■ **TASK PROMPT**
Lines before the one containing "at 1:30 P.M." are excluded; reproduce that line and all lines after it in the entries below, exactly.

Saved entries
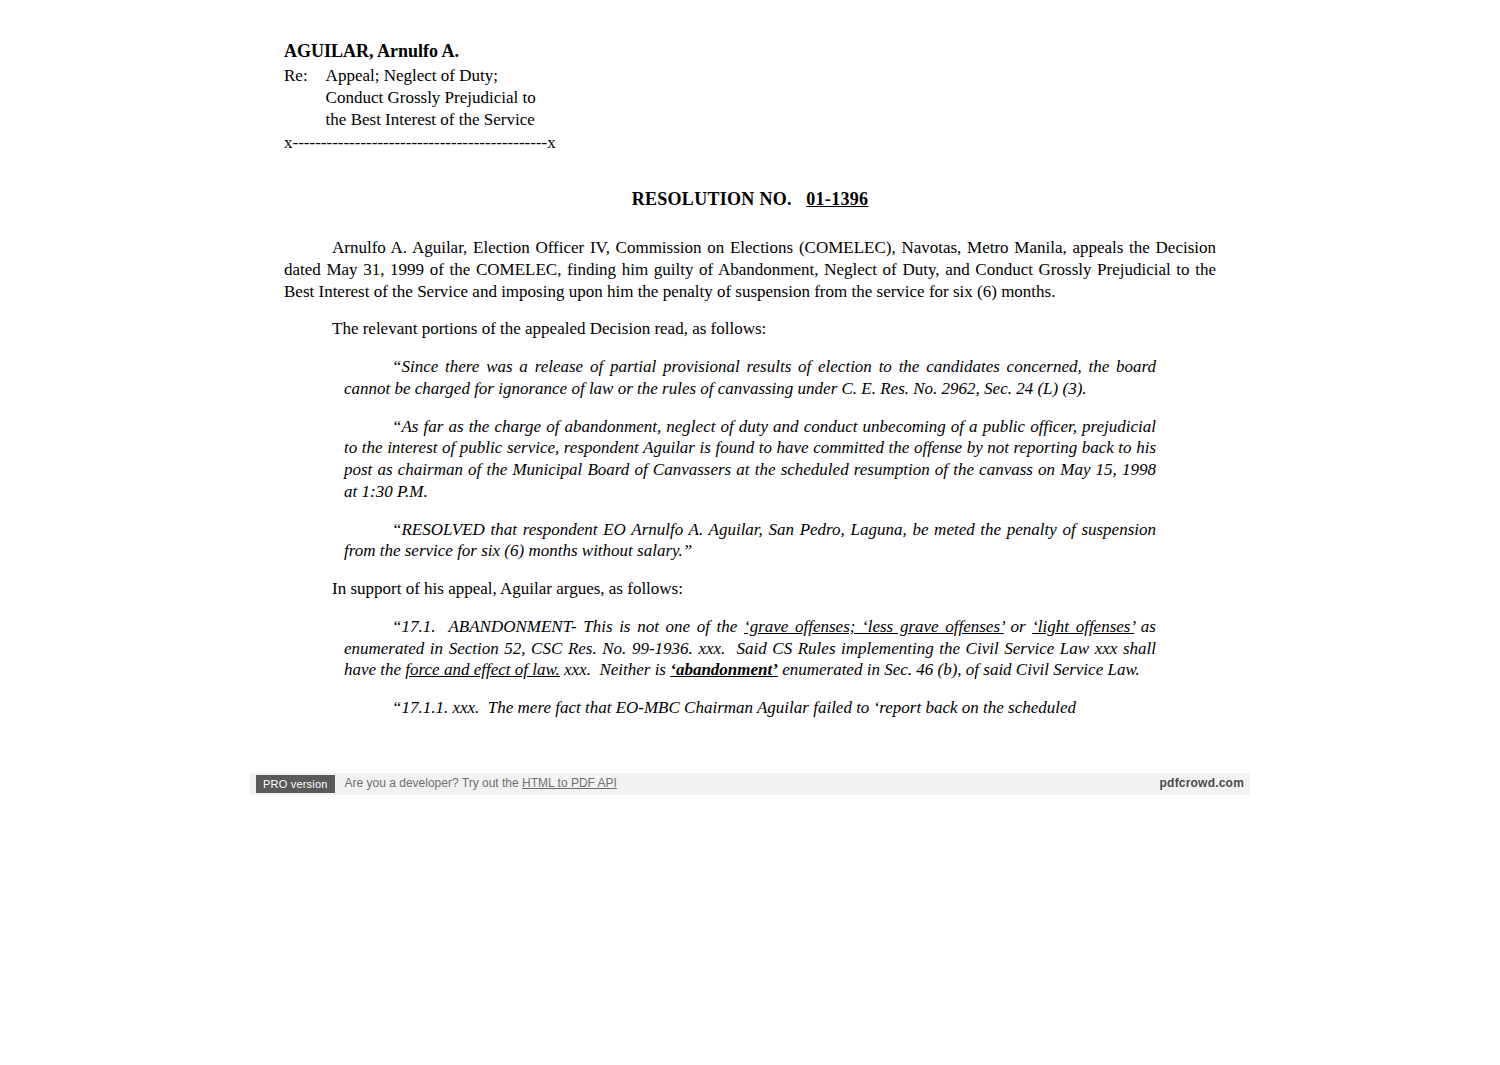AGUILAR, Arnulfo A.
| Re: | Appeal; Neglect of Duty; |
| | Conduct Grossly Prejudicial to |
| | the Best Interest of the Service |
x---------------------------------------------x
RESOLUTION NO. 01-1396
Arnulfo A. Aguilar, Election Officer IV, Commission on Elections (COMELEC), Navotas, Metro Manila, appeals the Decision dated May 31, 1999 of the COMELEC, finding him guilty of Abandonment, Neglect of Duty, and Conduct Grossly Prejudicial to the Best Interest of the Service and imposing upon him the penalty of suspension from the service for six (6) months.
The relevant portions of the appealed Decision read, as follows:
“Since there was a release of partial provisional results of election to the candidates concerned, the board cannot be charged for ignorance of law or the rules of canvassing under C. E. Res. No. 2962, Sec. 24 (L) (3).
“As far as the charge of abandonment, neglect of duty and conduct unbecoming of a public officer, prejudicial to the interest of public service, respondent Aguilar is found to have committed the offense by not reporting back to his post as chairman of the Municipal Board of Canvassers at the scheduled resumption of the canvass on May 15, 1998 at 1:30 P.M.
“RESOLVED that respondent EO Arnulfo A. Aguilar, San Pedro, Laguna, be meted the penalty of suspension from the service for six (6) months without salary.”
In support of his appeal, Aguilar argues, as follows:
“17.1. ABANDONMENT- This is not one of the ‘grave offenses; ‘less grave offenses’ or ‘light offenses’ as enumerated in Section 52, CSC Res. No. 99-1936. xxx. Said CS Rules implementing the Civil Service Law xxx shall have the force and effect of law. xxx. Neither is ‘abandonment’ enumerated in Sec. 46 (b), of said Civil Service Law.
“17.1.1. xxx. The mere fact that EO-MBC Chairman Aguilar failed to ‘report back on the scheduled
PRO version Are you a developer? Try out the HTML to PDF API
pdfcrowd.com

■ **WORKED SOLUTION**
“As far as the charge of abandonment, neglect of duty and conduct unbecoming of a public officer, prejudicial to the interest of public service, respondent Aguilar is found to have committed the offense by not reporting back to his post as chairman of the Municipal Board of Canvassers at the scheduled resumption of the canvass on May 15, 1998 at 1:30 P.M.
“RESOLVED that respondent EO Arnulfo A. Aguilar, San Pedro, Laguna, be meted the penalty of suspension from the service for six (6) months without salary.”
In support of his appeal, Aguilar argues, as follows:
“17.1. ABANDONMENT- This is not one of the ‘grave offenses; ‘less grave offenses’ or ‘light offenses’ as enumerated in Section 52, CSC Res. No. 99-1936. xxx. Said CS Rules implementing the Civil Service Law xxx shall have the force and effect of law. xxx. Neither is ‘abandonment’ enumerated in Sec. 46 (b), of said Civil Service Law.
“17.1.1. xxx. The mere fact that EO-MBC Chairman Aguilar failed to ‘report back on the scheduled
PRO version Are you a developer? Try out the HTML to PDF API
pdfcrowd.com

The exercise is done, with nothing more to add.